Summary: In the Shadow of the Law exposes the working lives of eight lawyers at Washington DC law firm, Morgan Siler. Three young associates, Mark Clayton, Ryan Grady and Katja Phillips, have responsibility for pushing a death penalty appeal and a class-action suit through the appropriate legal processes to final decision. Over them are law firm partners, Peter Morgan, Harold Fineman, and Wallace Finn, each with an individual attitude as to practice of the law. Threaded throughout are the activities of two more practiced associates, Walker Eliott and Gerald Roth. Eliott is a former Supreme Court law clerk and Roth has risen from lowly status as paralegal to associate status via the channel of graduating from law school at night. This is *not* truly a legal suspense novel nor is it a courtroom drama; its value resides in being a character-driven, fictional portrayal of the legal profession. As a first novel, it is certainly more sophisticated than most. The narrative style is very complex, slowing the pace of the story. The overview of how the practice of law has changed in the past four or five decades is interesting and there are excellent moments of real humor.

Extract: Random House has posted an excerpt from the audio-book here. In my estimation, the writing style here in terms of vocabulary and sentence structure is not all that difficult with only occasional unfamiliar words popping up. (Quick, can *you* define "velleity" and use it in a sentence? I couldn't. Google defines it this way.) It is the narrative style that makes the book challenging.

Also Relevant: The book group at the library hated it, by and large. Of the seven brave souls who came out last night, only one of them had actually made it through the whole book; everyone else gave up at some point in the first third of the book. Now this is quite unusual for the regulars in this group. Most of the time, as participants, they show up having read the full text even if they don't like it. Of the seven, only one had finished it and actually said she had liked it. The others looked at me with expressions that conveyed a muted sense of bewilderment at and dislike of my selection.

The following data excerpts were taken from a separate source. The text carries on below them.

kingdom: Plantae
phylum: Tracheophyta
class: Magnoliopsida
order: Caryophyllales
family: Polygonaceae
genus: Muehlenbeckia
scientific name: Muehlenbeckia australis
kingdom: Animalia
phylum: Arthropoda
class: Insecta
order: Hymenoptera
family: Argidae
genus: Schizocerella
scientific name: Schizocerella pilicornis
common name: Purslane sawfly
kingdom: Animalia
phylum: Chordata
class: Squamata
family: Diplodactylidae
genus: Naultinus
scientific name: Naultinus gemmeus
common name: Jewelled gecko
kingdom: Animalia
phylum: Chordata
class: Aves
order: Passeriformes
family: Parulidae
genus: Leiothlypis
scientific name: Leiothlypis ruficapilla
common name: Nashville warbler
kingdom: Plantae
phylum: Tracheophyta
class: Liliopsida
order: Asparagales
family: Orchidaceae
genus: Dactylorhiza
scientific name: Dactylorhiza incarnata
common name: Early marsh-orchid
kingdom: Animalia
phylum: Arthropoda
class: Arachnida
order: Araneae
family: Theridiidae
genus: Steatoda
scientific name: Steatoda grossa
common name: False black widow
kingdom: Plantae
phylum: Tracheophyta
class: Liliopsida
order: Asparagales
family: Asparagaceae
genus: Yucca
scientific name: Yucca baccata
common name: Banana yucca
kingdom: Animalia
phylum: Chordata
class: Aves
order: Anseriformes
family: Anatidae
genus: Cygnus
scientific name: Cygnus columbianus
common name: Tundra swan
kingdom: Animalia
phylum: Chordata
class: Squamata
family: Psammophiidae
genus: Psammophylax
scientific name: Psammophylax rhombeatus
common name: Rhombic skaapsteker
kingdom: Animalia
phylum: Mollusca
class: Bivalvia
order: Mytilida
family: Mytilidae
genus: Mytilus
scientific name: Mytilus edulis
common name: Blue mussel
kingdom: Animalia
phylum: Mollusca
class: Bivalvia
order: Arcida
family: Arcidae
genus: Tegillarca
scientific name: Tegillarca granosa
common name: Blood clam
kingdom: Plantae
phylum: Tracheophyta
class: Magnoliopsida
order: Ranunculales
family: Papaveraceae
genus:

The formal reviews that I could find (a normal part of the way I prepare for a book discussion) were mixed. The Christian Science Monitor said it "combines satisfyingly intricate puzzles with plenty of bite and some musings about the nature of the law" but did acknowledge that the resolution might have been a shade too tidy for realism.

What makes this book satisfying on one level is that the lawyers figure out "whodunnit" without resorting to unlikely detecting activities. Lawyers deal with paper and these lawyers resolve their cases using the paper trail engendered by legal activity. One case is resolved according to the spirit of the law and the other through the use of the letter of the law.

The author's aim, as indicated here at Findlaw, was to provide potential law students with a better understanding of the practice of law as exercised by professionals in a variety of roles. Assuming that he succeeded in his own estimation, I can read Shadow and use it as a gauge to determine whether I would enjoy the law as a profession. Frankly, I wouldn't like the environment, as portrayed by Roosevelt, but I certainly know more about the practice of the profession now than I knew before I read the book. I can even make a guess as to why my older sister *does* enjoy her chosen profession rather than making a face and muttering "because she is just that sort..."

I also think the character development in the novel is fairly strong. You believe in these people; they're not stereotypes. There is the drawback that only one or two are even faintly sympathetic, but they are delineated well and have idiosyncratic aspects. Having said that, his naming conventions bothered me initially in that the names Walker and Wallace are too similar. The eye processes W-A-L fairly quickly, but the next letter is either a lowercase "l" or "k" and that slows the identification process by the reader down. (Personally, I wish authors would think about that as they're writing, but I've read enough interviews to know that the creative process for many doesn't allow that.) But that is clearly nit-picking.

Personally, I still think it was a worthwhile read. It was not a great book, but it was an interesting one.